> EXERCISE
Set down each entry below exactly as written, keeping the pictures out.

> DATA EXTRACT

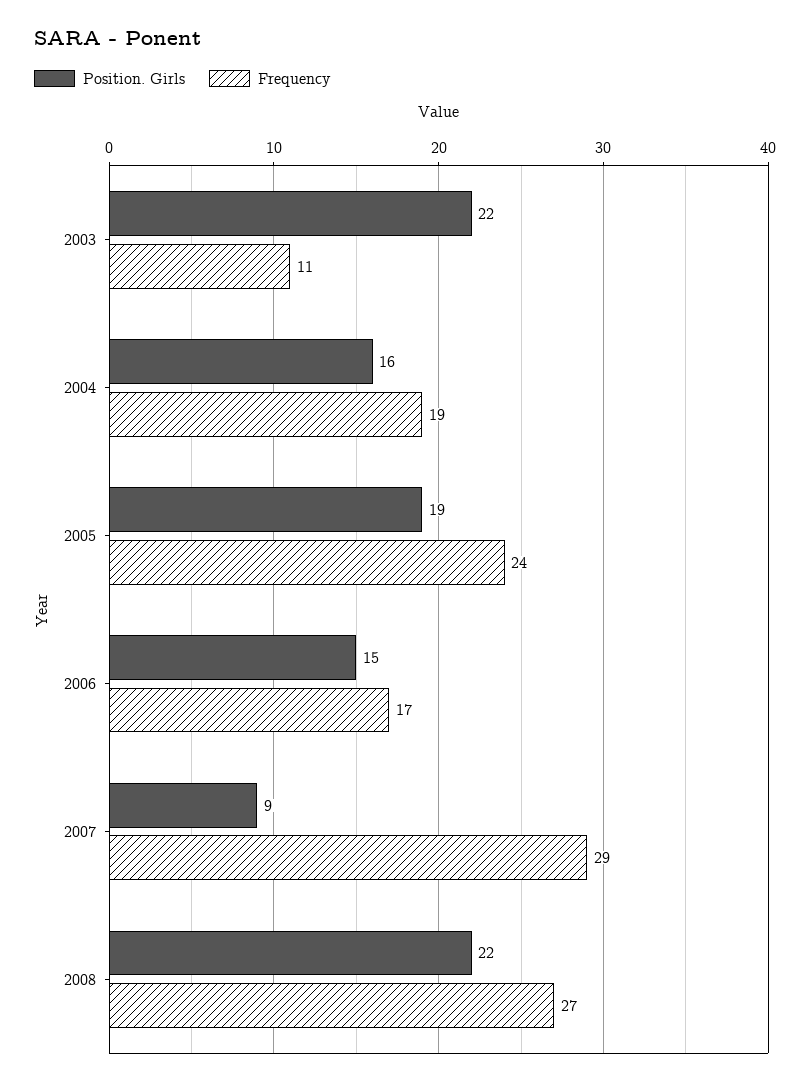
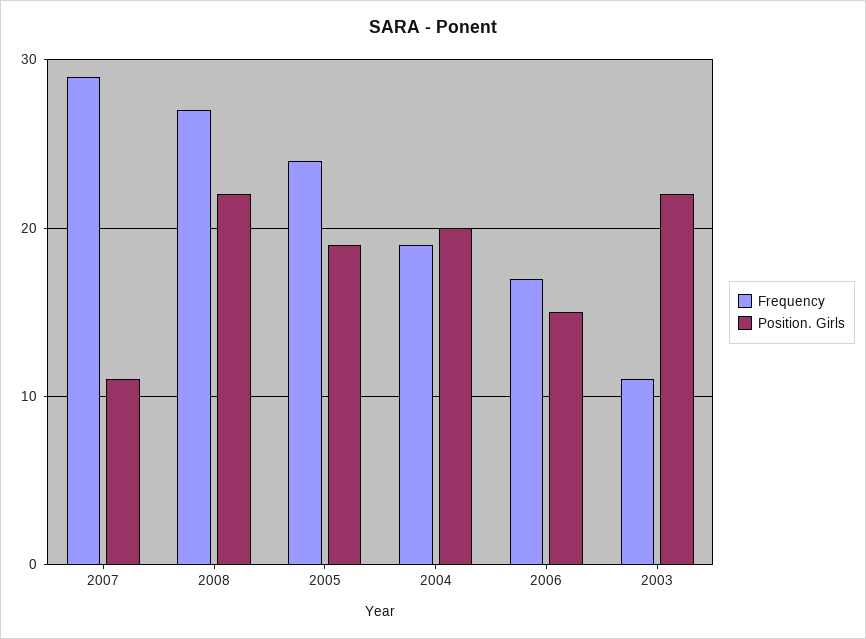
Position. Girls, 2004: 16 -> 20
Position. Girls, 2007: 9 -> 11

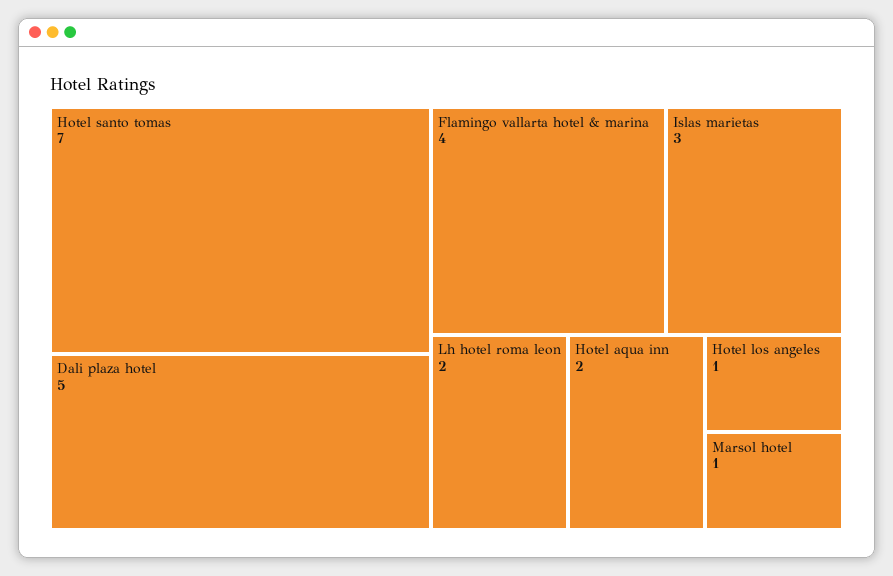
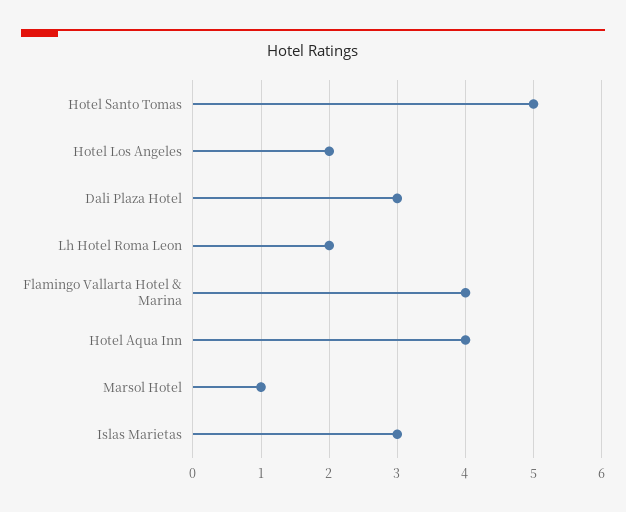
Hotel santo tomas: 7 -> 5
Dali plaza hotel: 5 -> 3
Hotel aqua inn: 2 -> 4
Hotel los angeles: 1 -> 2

> EXERCISE ANSWER
Position. Girls, 2004: 16 -> 20
Position. Girls, 2007: 9 -> 11

Hotel santo tomas: 7 -> 5
Dali plaza hotel: 5 -> 3
Hotel aqua inn: 2 -> 4
Hotel los angeles: 1 -> 2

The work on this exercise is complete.